[Given records]
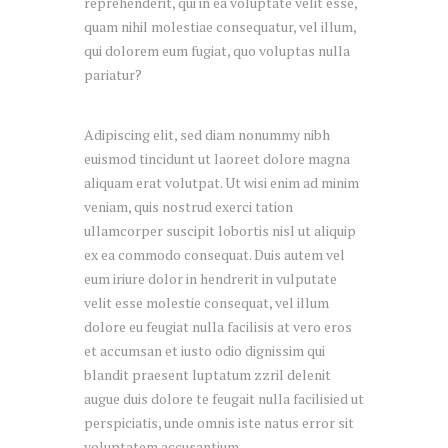
reprehenderit, qui in ea voluptate velit esse,
quam nihil molestiae consequatur, vel illum,
qui dolorem eum fugiat, quo voluptas nulla
pariatur?
Adipiscing elit, sed diam nonummy nibh
euismod tincidunt ut laoreet dolore magna
aliquam erat volutpat. Ut wisi enim ad minim
veniam, quis nostrud exerci tation
ullamcorper suscipit lobortis nisl ut aliquip
ex ea commodo consequat. Duis autem vel
eum iriure dolor in hendrerit in vulputate
velit esse molestie consequat, vel illum
dolore eu feugiat nulla facilisis at vero eros
et accumsan et iusto odio dignissim qui
blandit praesent luptatum zzril delenit
augue duis dolore te feugait nulla facilisied ut
perspiciatis, unde omnis iste natus error sit
voluptatem accusantium.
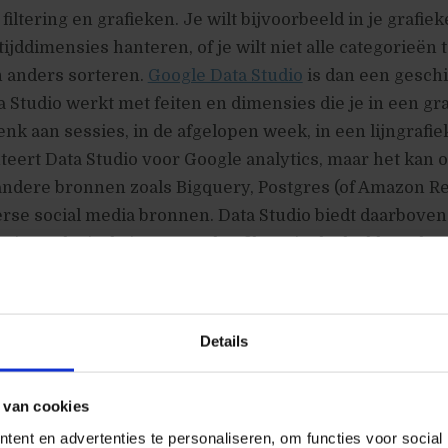
iltering en grafieken. Je wilt bijvoorbeeld in je grafie
ijddimensies hanteren, of je wilt niet alle categorieën 
n anders sorteren.
Google Data Studio
is dan een gesch
a Studio werkt met feiten en dimensies die je in een gra
enk aan sessies, in de afgelopen week, in een lijngrafie
eert Data Studio voor Google analytics, maar het kan 
ndere bronnen zoals Bigquery, Postgres (of Amazon Red
rse social media bronnen. Data Studio biedt daarbove
tie en dat is de inzet van datafilters in de dashboards 
f kunnen inzoomen. Door bijvoorbeeld een filter ‘dag i
unnen de grafieken en tabellen voor specifieke dagen g
rs kunnen ook gecombineerd worden.
Details
 van cookies
ent en advertenties te personaliseren, om functies voor social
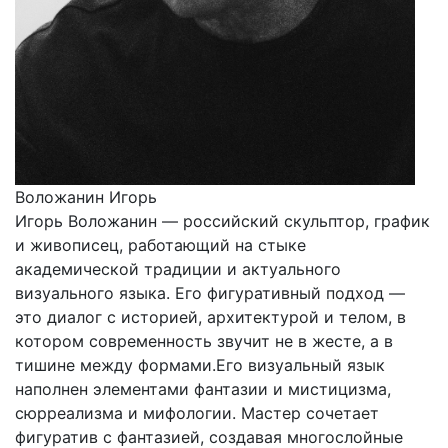
Воложанин Игорь
Игорь Воложанин — российский скульптор, график
и живописец, работающий на стыке
академической традиции и актуального
визуального языка. Его фигуративный подход —
это диалог с историей, архитектурой и телом, в
котором современность звучит не в жесте, а в
тишине между формами.Его визуальный язык
наполнен элементами фантазии и мистицизма,
сюрреализма и мифологии. Мастер сочетает
фигуратив с фантазией, создавая многослойные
[/Given records]
The problem:
Your answer must be an exact transcription of every entry, minus the pictures.

Problem solution:
reprehenderit, qui in ea voluptate velit esse,
quam nihil molestiae consequatur, vel illum,
qui dolorem eum fugiat, quo voluptas nulla
pariatur?
Adipiscing elit, sed diam nonummy nibh
euismod tincidunt ut laoreet dolore magna
aliquam erat volutpat. Ut wisi enim ad minim
veniam, quis nostrud exerci tation
ullamcorper suscipit lobortis nisl ut aliquip
ex ea commodo consequat. Duis autem vel
eum iriure dolor in hendrerit in vulputate
velit esse molestie consequat, vel illum
dolore eu feugiat nulla facilisis at vero eros
et accumsan et iusto odio dignissim qui
blandit praesent luptatum zzril delenit
augue duis dolore te feugait nulla facilisied ut
perspiciatis, unde omnis iste natus error sit
voluptatem accusantium.
iltering en grafieken. Je wilt bijvoorbeeld in je grafie
ijddimensies hanteren, of je wilt niet alle categorieën 
n anders sorteren.
Google Data Studio
is dan een gesch
a Studio werkt met feiten en dimensies die je in een gra
enk aan sessies, in de afgelopen week, in een lijngrafie
eert Data Studio voor Google analytics, maar het kan 
ndere bronnen zoals Bigquery, Postgres (of Amazon Red
rse social media bronnen. Data Studio biedt daarbove
tie en dat is de inzet van datafilters in de dashboards 
f kunnen inzoomen. Door bijvoorbeeld een filter ‘dag i
unnen de grafieken en tabellen voor specifieke dagen g
rs kunnen ook gecombineerd worden.
Details
 van cookies
ent en advertenties te personaliseren, om functies voor social
Воложанин Игорь
Игорь Воложанин — российский скульптор, график
и живописец, работающий на стыке
академической традиции и актуального
визуального языка. Его фигуративный подход —
это диалог с историей, архитектурой и телом, в
котором современность звучит не в жесте, а в
тишине между формами.Его визуальный язык
наполнен элементами фантазии и мистицизма,
сюрреализма и мифологии. Мастер сочетает
фигуратив с фантазией, создавая многослойные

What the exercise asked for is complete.